[Mb-civic] The GOP's Shrinking Middle - E. J. Dionne - Washington Post Op-Ed

William Swiggard swiggard at comcast.net
Tue Mar 21 03:53:56 PST 2006


The GOP's Shrinking Middle

By E. J. Dionne Jr.
The Washington Post
Tuesday, March 21, 2006; A17

Members of Congress retire all the time, but some retirements are 
leading indicators of the direction of our politics. Rep. Sherwood 
Boehlert's announcement last week to call it quits matters, and in a 
depressing way.

The affable 69-year-old New York Republican is one of the last of a 
breed: a liberal Republican, though he calls himself a "moderate" and 
has the record to prove it. Boehlert's departure does not leave the 
House bereft of liberal Republicans -- Rep. Jim Leach of Iowa is more 
liberal than Boehlert. But Leach, alas, is an outlier. The spotted owl 
is in good shape compared with liberal Republicans.

Boehlert chose to retire in the year when National Journal, the 
political world's answer to Sports Illustrated, featured him as the 
ultimate "Down the Middle" guy. In its Feb. 25 issue, the magazine 
published its annual ratings, which showed that Boehlert's votes were 
more liberal than those of 52.2 percent of House members and more 
conservative than 47.8 percent. Boehlert's district includes the 
Baseball Hall of Fame in Cooperstown, and it's hard to move the ball 
more to the middle of the plate than he does.

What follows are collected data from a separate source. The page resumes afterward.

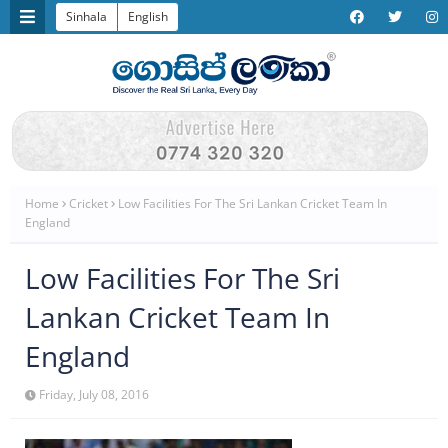
Sinhala
English
Home
Cricket
Low Facilities For The Sri Lankan Cricket Team In
England
Low Facilities For The Sri
Lankan Cricket Team In
England
Friday, July 08, 2016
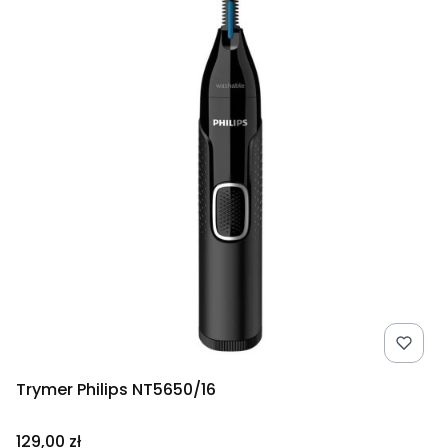
Trymer Philips NT5650/16
Cena
129,00 zł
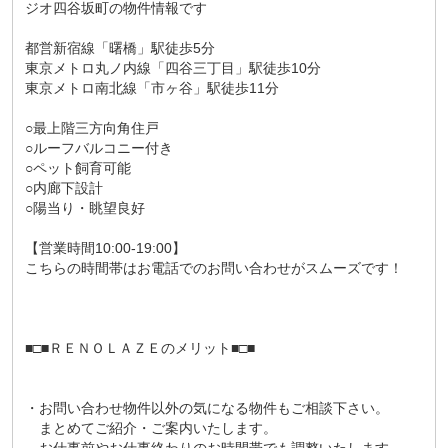
ジオ四谷坂町の物件情報です
都営新宿線「曙橋」駅徒歩5分
東京メトロ丸ノ内線「四谷三丁目」駅徒歩10分
東京メトロ南北線「市ヶ谷」駅徒歩11分
○最上階三方向角住戸
○ルーフバルコニー付き
○ペット飼育可能
○内廊下設計
○陽当り・眺望良好
【営業時間10:00-19:00】
こちらの時間帯はお電話でのお問い合わせがスムーズです！
■□■ＲＥＮＯＬＡＺＥのメリット■□■
・お問い合わせ物件以外の気になる物件もご相談下さい。
まとめてご紹介・ご案内いたします。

It's been downhill for his brand of Republicanism from the moment he set 
foot in Washington as a congressional staffer in 1964. That's the year 
Barry Goldwater won the Republican presidential nomination and the great 
flight of the Republican liberals began.

After Goldwater's landslide defeat, two Republican progressives who 
later became conservatives, George Gilder and Bruce Chapman, wrote a 
brilliant book called "The Party That Lost Its Head," detailing how and 
why the party's liberal wing responded so anemically to the conservative 
challenge. But it was too late. The party of Abraham Lincoln and 
Theodore Roosevelt was destined to become an annex of the conservative 
movement.

Boehlert has always been unabashed in embracing his liberal roots. Over 
breakfast on a sunny summer morning in Cooperstown five years ago, 
Boehlert embraced two of the most progressive politicians of his 
lifetime. "People say to me: 'Why are you the kind of Republican you 
are?' Because in my formative political years, when I was coming up in 
New York, my governor was Nelson A. Rockefeller and my senator was Jacob 
K. Javits."

Why does the decline and fall of liberal Republicanism matter? After 
all, rationalizing the political system into a more conservative GOP and 
a more-or-less liberal Democratic Party makes the alternatives clearer 
to voters, who are offered, in Goldwater's famous phrase, "a choice, not 
an echo."

But it turns out that a Republican Party dominated by conservatives is 
no more coherent than the party that left room for progressives. The 
huge budget deficit is conservatism's Waterloo, testimony to its 
political failure. The conservatives love to cut taxes but can't square 
their lust for tax reduction with plausible spending cuts. Oh, yes, a 
group of House conservatives has a paper plan involving deep program 
cuts, but other conservatives know that these cuts will not pass, and 
shouldn't.

Paradoxically, because the liberal Republicans didn't pretend to hate 
government, they were better at fiscal responsibility. They were willing 
to match their desired spending levels with the taxes to pay for them. 
It didn't make for exciting, to-the-barricades politics. It merely 
produced good government.

Boehlert, being an optimist by nature, was always ready to declare that 
the "moderates' moment" had finally arrived. Last November, after I had 
written a column taking some moderate Republicans to task for backing 
the outrageous budget bill that passed under the cover of darkness at 
1:30 a.m., there was Boehlert on the phone insisting that he and fellow 
moderate Mike Castle (R-Del.) had wrung some important concessions out 
of the House leadership. Maybe so, I replied, but I had a higher opinion 
of moderate Republicans and expected more of them than that lousy budget 
bill.

The problem may be that Boehlert and Castle did get as much as they 
could, given the numerical weakness of their variety of Republicanism, 
but that's not good enough. I suspect Boehlert knows this. Absent a 
robust progressive wing, congressional Republicans will continue to 
produce fiscally incoherent government. Democrats now have the task of 
representing their own brand of politics, and that of progressive 
Republicans, too.

I'll miss Boehlert and his optimistic moderation. Our politics worked 
better when a sufficiently large band of Republican moderates and 
liberals could take the edge off polarization and orient government 
toward problem-solving. But the liberal Republicans are gone. We have to 
deal with the GOP we have, not the GOP we wish still existed.